The Reckoning

Director: John V. Soto
Starring: Jonathan La Paglia, Viva Bianca, Luke Hemsworth, Hanna Mangan Lawrence, Alex Williams
Distributor: Other
Runtime: 86 mins. Reviewed in Sep 2014
| JustWatch |
Rating notes: Violence, Coarse Language, Drug References, Sex Scene

Reckoning always seems to include some kind of calling to account and justice being done. And that is the case here, although much of the justice is avenging justice, vindictive justice.

An initial focus is on flashback memories of two sisters who are devoted to each other, together on a beach. We are then introduced to a Perth detective, played by Jonathan La Paglia, woken early in the morning to be told that one of his police partners has been shot.

So, on one level, this is a police investigation and detective story, trying to find the killer of the policeman and discovering a long trail of killings over several days. This involves quite some footwork for the detective and his partner (and there are some domestic complications concerning the detective’s wife and daughters in the presence of his female partner). But, he discovers a memory stick in the pocket of the dead policeman and find some video, a young girl (one of the sisters we have seen at the beginning) saying that she has little time to live, is making a documentary about her search for all those responsible for her sister being high on drugs and being killed in a hit and run accident.

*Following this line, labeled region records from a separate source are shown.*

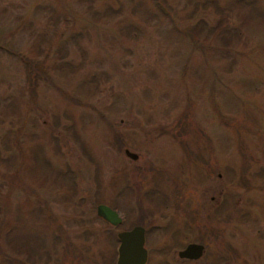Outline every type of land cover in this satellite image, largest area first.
I'll use <instances>...</instances> for the list:
<instances>
[{
    "label": "rangeland",
    "instance_id": "rangeland-1",
    "mask_svg": "<svg viewBox=\"0 0 264 264\" xmlns=\"http://www.w3.org/2000/svg\"><path fill=\"white\" fill-rule=\"evenodd\" d=\"M134 225L145 264H264V0H0V264Z\"/></svg>",
    "mask_w": 264,
    "mask_h": 264
},
{
    "label": "water",
    "instance_id": "water-1",
    "mask_svg": "<svg viewBox=\"0 0 264 264\" xmlns=\"http://www.w3.org/2000/svg\"><path fill=\"white\" fill-rule=\"evenodd\" d=\"M124 154L135 159L136 154L124 149ZM96 214L110 225L120 224L121 215L106 204L96 205ZM117 247L115 264H144L146 261V249L144 244V228L134 225L129 229L116 232ZM203 245L200 243L189 242L182 249L177 251V257L186 259H198L203 252Z\"/></svg>",
    "mask_w": 264,
    "mask_h": 264
},
{
    "label": "flooded vegetation",
    "instance_id": "flooded-vegetation-1",
    "mask_svg": "<svg viewBox=\"0 0 264 264\" xmlns=\"http://www.w3.org/2000/svg\"><path fill=\"white\" fill-rule=\"evenodd\" d=\"M121 222H122V220H121ZM121 222H120V223H121ZM117 225H119V224H117ZM117 225H115V226H117ZM140 226H142V225H140ZM142 227L144 228V236H145V231H146V229H145L144 226H142ZM130 228H131V227H130ZM124 230H126V229H124ZM186 244H187V243H186ZM186 244H185V245H186ZM185 245H184V246H185ZM143 246H144V244H143ZM184 246H183V247H184ZM183 247H182V248H183ZM145 249H146V248H145ZM146 253H147V250H146ZM147 256H148V253L146 254V261H147ZM180 259H182V260H188V261H189V260H193V259H186V258H180ZM195 260H197V259H195ZM146 261H145V263H146ZM145 263H144V264H145Z\"/></svg>",
    "mask_w": 264,
    "mask_h": 264
},
{
    "label": "trees",
    "instance_id": "trees-1",
    "mask_svg": "<svg viewBox=\"0 0 264 264\" xmlns=\"http://www.w3.org/2000/svg\"><path fill=\"white\" fill-rule=\"evenodd\" d=\"M219 21H220V20H219ZM219 21H218V22H219ZM222 39H223V43L225 44V43L227 42V41H226V40H227V37H222L221 40H222ZM31 69H33V68H31ZM31 75H32L31 72L28 73V79H29V80H32ZM115 240H116V239H115ZM112 261H113V260H112Z\"/></svg>",
    "mask_w": 264,
    "mask_h": 264
}]
</instances>
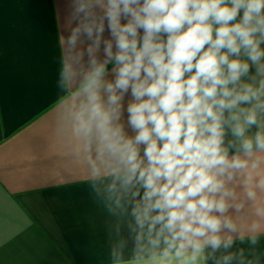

As might be expected, there are several twists in the narrative, not everybody being what they seem to be.

However, what makes the narrative somewhat different is the religious dimension. Rachel, the girl on the quest, who was accompanied by a young man who has just been released from a mental institution and has no qualms about violence, is particularly religious, even going to a church and insisting that the reluctant priest marry the couple instantly. She seems to have an unlimited number of quotations in her memory from Old Testament and New Testament, to put as captions in her documentary, relating to each of the guilty parties that she discovers.

(Although there is a script editor credited, when a quotations from Romans 13:4 is discovered and one of the officers in the police precinct doesn’t know what it means, Jonathan La Paglia actually says it is a book of the Old Testament – and soon after, on screen, there is a quote about those who commit heinous crimes getting not their just deserts but there just desserts!. Maybe not too many people noticed, but they are disappointing slips in a rather polished production.)

It all leads up to a confrontation, some revelations that we may not have been expecting, a sad ending for Rachel and an uncertain ending for the detective.